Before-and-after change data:
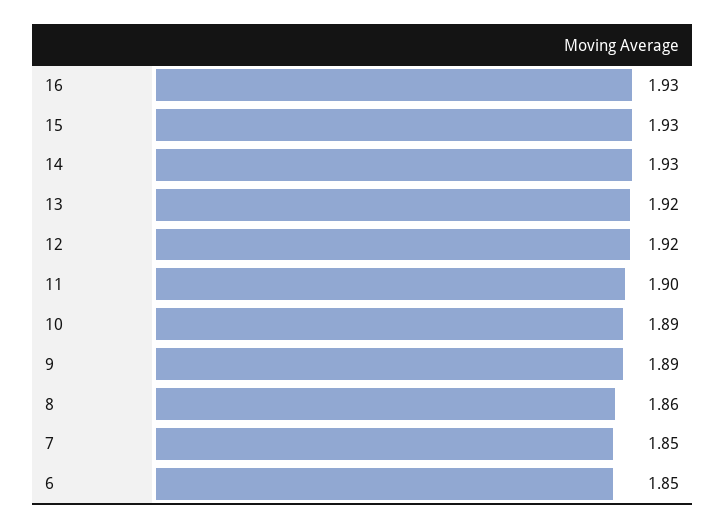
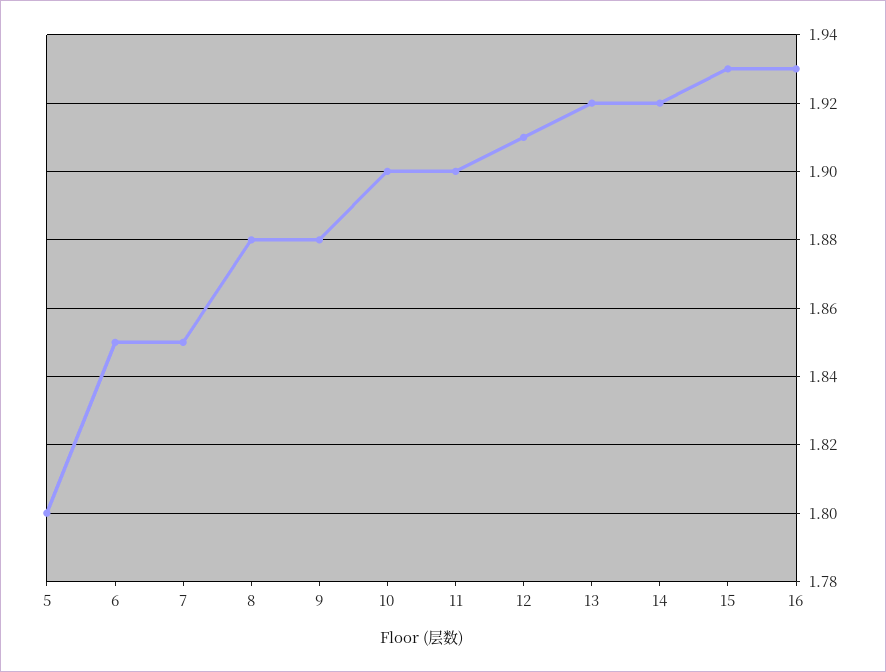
  {
    "16": 1.93,
    "15": 1.93,
-   "14": 1.93,
+   "14": 1.92,
    "13": 1.92,
-   "12": 1.92,
+   "12": 1.91,
    "11": 1.9,
-   "10": 1.89,
+   "10": 1.9,
-   "9": 1.89,
+   "9": 1.88,
-   "8": 1.86,
+   "8": 1.88,
    "7": 1.85,
-   "6": 1.85
+   "6": 1.85,
+   "5": 1.8
  }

■ Required work ■
Print all data above verbatim, except pictures.

■ Answer box ■
  {
    "16": 1.93,
    "15": 1.93,
-   "14": 1.93,
+   "14": 1.92,
    "13": 1.92,
-   "12": 1.92,
+   "12": 1.91,
    "11": 1.9,
-   "10": 1.89,
+   "10": 1.9,
-   "9": 1.89,
+   "9": 1.88,
-   "8": 1.86,
+   "8": 1.88,
    "7": 1.85,
-   "6": 1.85
+   "6": 1.85,
+   "5": 1.8
  }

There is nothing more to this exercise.